◆ The data:
◇ ◇ ◇

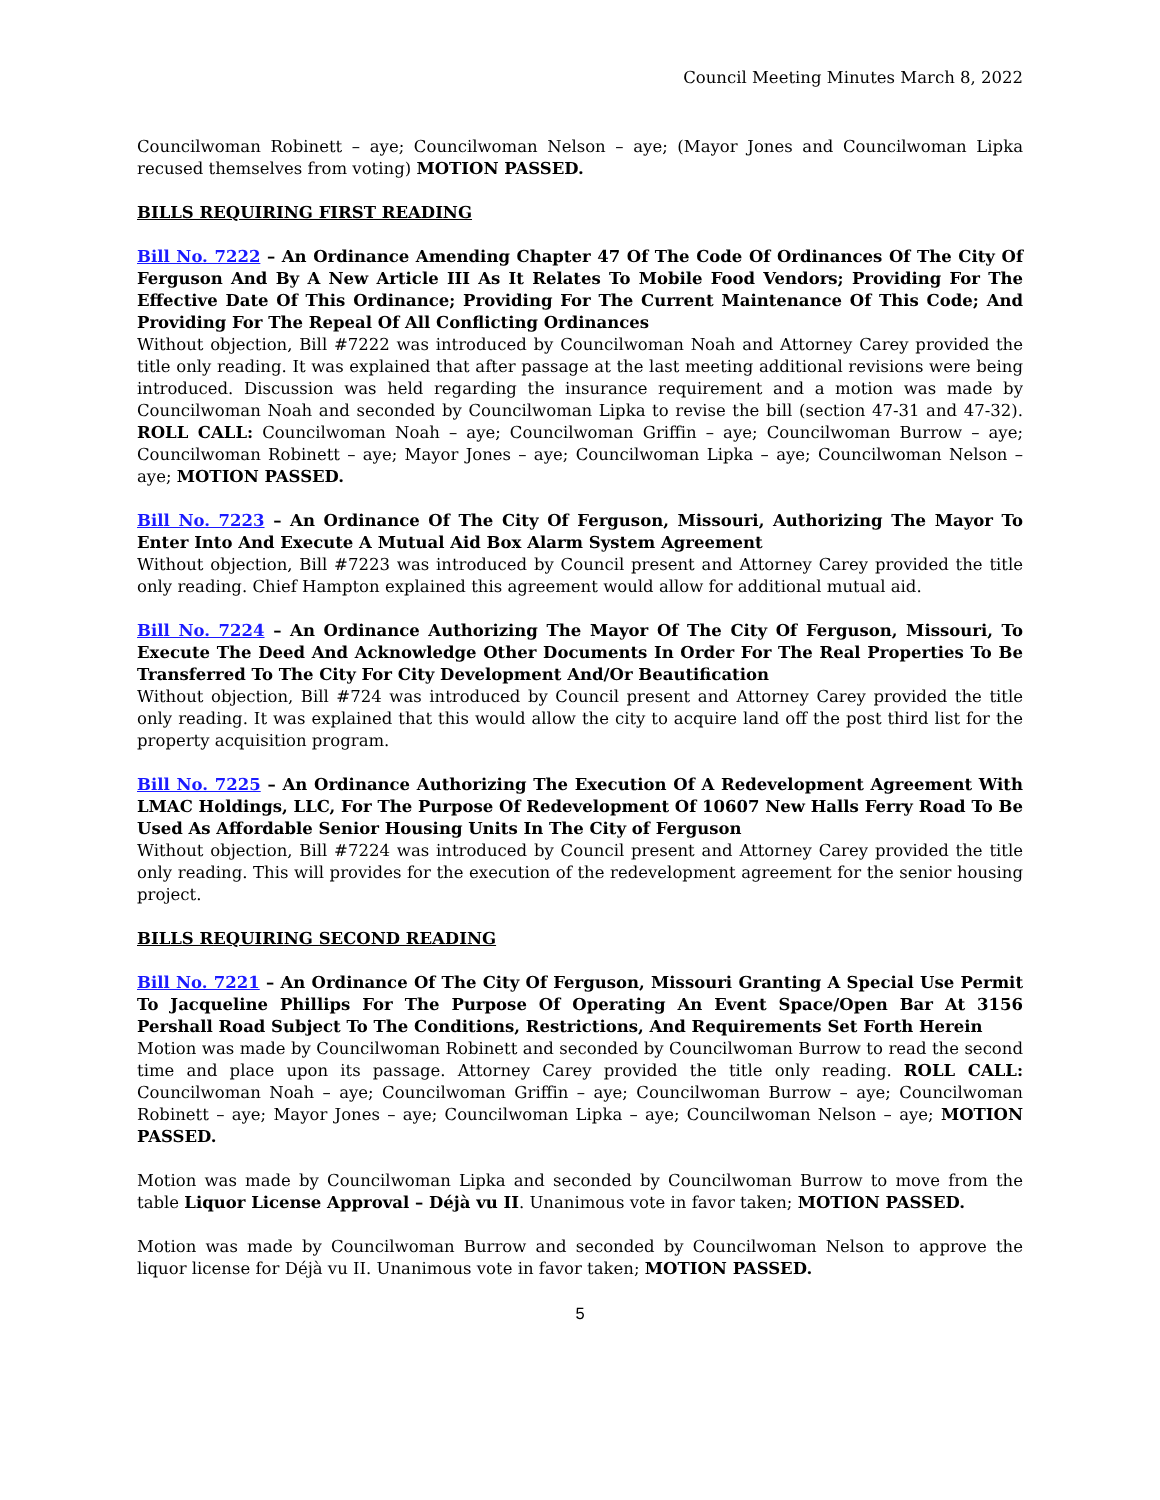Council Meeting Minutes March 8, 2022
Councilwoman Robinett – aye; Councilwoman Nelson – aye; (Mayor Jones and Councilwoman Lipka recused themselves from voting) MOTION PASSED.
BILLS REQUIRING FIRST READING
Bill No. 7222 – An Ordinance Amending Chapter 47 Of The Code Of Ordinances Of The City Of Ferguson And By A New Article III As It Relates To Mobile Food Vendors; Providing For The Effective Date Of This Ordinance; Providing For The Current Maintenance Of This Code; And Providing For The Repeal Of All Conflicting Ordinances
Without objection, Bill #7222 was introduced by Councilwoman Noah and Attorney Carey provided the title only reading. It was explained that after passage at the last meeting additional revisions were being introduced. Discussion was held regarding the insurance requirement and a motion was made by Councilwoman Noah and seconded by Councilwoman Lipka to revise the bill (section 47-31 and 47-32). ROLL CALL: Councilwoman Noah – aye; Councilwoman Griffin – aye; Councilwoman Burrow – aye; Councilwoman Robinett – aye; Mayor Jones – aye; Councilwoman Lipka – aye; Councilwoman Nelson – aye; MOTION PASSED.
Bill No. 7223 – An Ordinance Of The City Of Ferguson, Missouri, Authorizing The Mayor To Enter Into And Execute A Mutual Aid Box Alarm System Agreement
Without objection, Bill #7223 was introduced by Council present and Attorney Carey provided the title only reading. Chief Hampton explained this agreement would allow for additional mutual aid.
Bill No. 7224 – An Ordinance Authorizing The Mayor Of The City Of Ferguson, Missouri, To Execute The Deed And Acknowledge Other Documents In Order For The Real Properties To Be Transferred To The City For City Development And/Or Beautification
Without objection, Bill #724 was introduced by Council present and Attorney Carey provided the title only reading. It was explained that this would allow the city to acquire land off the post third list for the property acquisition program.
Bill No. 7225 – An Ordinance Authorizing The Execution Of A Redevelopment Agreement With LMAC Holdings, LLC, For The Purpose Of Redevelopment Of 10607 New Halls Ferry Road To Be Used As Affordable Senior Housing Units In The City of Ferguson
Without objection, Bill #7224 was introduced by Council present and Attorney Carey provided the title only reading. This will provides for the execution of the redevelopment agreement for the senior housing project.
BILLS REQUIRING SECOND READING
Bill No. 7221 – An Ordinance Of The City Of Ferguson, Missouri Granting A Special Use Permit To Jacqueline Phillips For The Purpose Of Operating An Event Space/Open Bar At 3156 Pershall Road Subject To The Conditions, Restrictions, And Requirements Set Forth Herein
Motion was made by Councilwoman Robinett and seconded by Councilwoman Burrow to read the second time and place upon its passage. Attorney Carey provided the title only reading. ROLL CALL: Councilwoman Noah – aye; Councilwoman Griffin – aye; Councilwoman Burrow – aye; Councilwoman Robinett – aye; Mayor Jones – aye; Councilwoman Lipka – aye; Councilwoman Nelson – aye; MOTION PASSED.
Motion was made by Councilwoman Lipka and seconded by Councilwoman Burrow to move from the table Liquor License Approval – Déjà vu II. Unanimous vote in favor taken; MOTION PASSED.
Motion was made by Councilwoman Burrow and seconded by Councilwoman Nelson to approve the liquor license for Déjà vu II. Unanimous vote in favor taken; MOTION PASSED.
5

◇ ◇ ◇

◆ What the task asks: The output is the lines from the start of the data above through the line containing "BILLS REQUIRING FIRST READING", unchanged, with any picture left out.

◆ Output:
Council Meeting Minutes March 8, 2022
Councilwoman Robinett – aye; Councilwoman Nelson – aye; (Mayor Jones and Councilwoman Lipka recused themselves from voting) MOTION PASSED.
BILLS REQUIRING FIRST READING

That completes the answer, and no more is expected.